Okay this is for everyone that feels useless. Guys I have been there myself, trust me, I have been placed in a lot of crisis hospitals for one reason or another. The last few weeks I have been thinking a lot about people like me, who are afraid to step in to the light because they are ashamed of who they are or what they have become. I was there and I still am, but one day I walked outside and the sun was shining, the leaves were falling off the trees, and I kid you not it was absolutely freezing. The air pretty much stole my breath; I stayed there and contemplated whether or not people would actually care if I die.
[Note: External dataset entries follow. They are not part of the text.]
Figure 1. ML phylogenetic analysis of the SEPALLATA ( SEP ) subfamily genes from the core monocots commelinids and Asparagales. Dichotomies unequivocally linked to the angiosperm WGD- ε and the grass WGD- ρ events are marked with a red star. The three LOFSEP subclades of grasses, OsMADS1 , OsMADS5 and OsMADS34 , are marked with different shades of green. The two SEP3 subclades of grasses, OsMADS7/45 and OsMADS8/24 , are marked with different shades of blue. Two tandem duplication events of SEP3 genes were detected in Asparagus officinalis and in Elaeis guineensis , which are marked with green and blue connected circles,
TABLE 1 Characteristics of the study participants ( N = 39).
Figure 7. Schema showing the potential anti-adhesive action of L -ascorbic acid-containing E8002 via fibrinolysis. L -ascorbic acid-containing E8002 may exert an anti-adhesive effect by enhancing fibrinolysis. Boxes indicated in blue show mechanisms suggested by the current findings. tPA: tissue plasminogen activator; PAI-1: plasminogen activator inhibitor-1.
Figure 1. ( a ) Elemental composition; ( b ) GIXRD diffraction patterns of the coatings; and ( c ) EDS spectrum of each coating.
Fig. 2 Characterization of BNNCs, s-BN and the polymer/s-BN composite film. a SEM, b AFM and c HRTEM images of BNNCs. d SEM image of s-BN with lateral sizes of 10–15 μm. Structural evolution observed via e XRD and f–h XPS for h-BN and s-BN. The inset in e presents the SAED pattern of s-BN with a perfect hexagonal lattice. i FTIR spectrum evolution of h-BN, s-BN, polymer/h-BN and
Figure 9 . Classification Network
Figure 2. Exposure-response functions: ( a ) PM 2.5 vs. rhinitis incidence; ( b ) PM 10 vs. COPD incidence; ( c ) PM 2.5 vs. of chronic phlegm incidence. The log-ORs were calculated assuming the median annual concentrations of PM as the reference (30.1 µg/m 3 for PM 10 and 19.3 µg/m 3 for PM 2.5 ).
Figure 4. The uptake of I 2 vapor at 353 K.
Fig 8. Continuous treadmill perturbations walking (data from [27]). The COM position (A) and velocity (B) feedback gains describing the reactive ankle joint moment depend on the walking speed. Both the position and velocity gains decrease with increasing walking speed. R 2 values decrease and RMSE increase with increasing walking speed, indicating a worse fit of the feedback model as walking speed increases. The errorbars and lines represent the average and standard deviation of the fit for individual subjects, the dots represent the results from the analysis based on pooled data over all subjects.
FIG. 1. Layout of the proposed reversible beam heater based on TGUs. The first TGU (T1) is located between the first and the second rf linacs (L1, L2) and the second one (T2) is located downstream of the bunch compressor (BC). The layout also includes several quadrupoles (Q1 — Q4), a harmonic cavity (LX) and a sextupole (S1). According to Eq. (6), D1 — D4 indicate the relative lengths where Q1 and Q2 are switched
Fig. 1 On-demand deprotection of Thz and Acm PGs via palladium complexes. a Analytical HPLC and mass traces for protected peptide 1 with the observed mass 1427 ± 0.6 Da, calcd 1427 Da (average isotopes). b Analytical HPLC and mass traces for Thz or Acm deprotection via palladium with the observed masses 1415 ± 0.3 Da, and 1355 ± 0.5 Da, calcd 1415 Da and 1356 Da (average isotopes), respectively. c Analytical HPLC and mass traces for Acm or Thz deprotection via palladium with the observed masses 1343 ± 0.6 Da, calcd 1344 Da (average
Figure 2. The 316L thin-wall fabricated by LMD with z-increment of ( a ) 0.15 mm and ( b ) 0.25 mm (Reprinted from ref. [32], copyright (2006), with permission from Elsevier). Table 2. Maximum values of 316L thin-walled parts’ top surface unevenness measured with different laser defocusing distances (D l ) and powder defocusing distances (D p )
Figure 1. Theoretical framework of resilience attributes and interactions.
The next morning came and I was back at school; a guy came up to me after class and said, "Why haven't you been at school? People are saying that you're crazy." This in general didn't faze me because I got it everyday, I had a wall up. His name is Korbin and we don't know each other that much, we just aren't in the same social classes, he is popular I'm not. I told him the truth because I thought maybe he would leave me alone if he knew just a fraction of my feelings. I told him that I was placed in a mental health facility for contemplating suicide and self harm. Korbin stared at me a moment and lifted up his shirt so I could see his hips and what I saw what something I was not expecting what so ever. There plain as day were puffed up white scars criss crossing over and over again, each one worse than the first. He looked me in the eye and hugged me, totally and completely moved I hugged back. He was the top guy at school and he hugged me, the "weirdo" of the school. He whispered to me that he knew that I self harm before I told him. This world is bad yes it is, but the people who look at you and hug you for no reason or for a reason. I want you to hug back and think that maybe that individual sees you differently than you view yourself. It really doesn't seem like it, but I care about you. We are miles and miles away from eachother, but every single day I pray that everyone who is like me, the misunderstood, and the people who are right on the verge of a breakdown, know that I care about them. I DON'T EVEN KNOW YOU AND I CARE ABOUT EVERY SINGLE ONE OF YOU. YOU ARE BEAUTIFUL INSIDE AND OUT.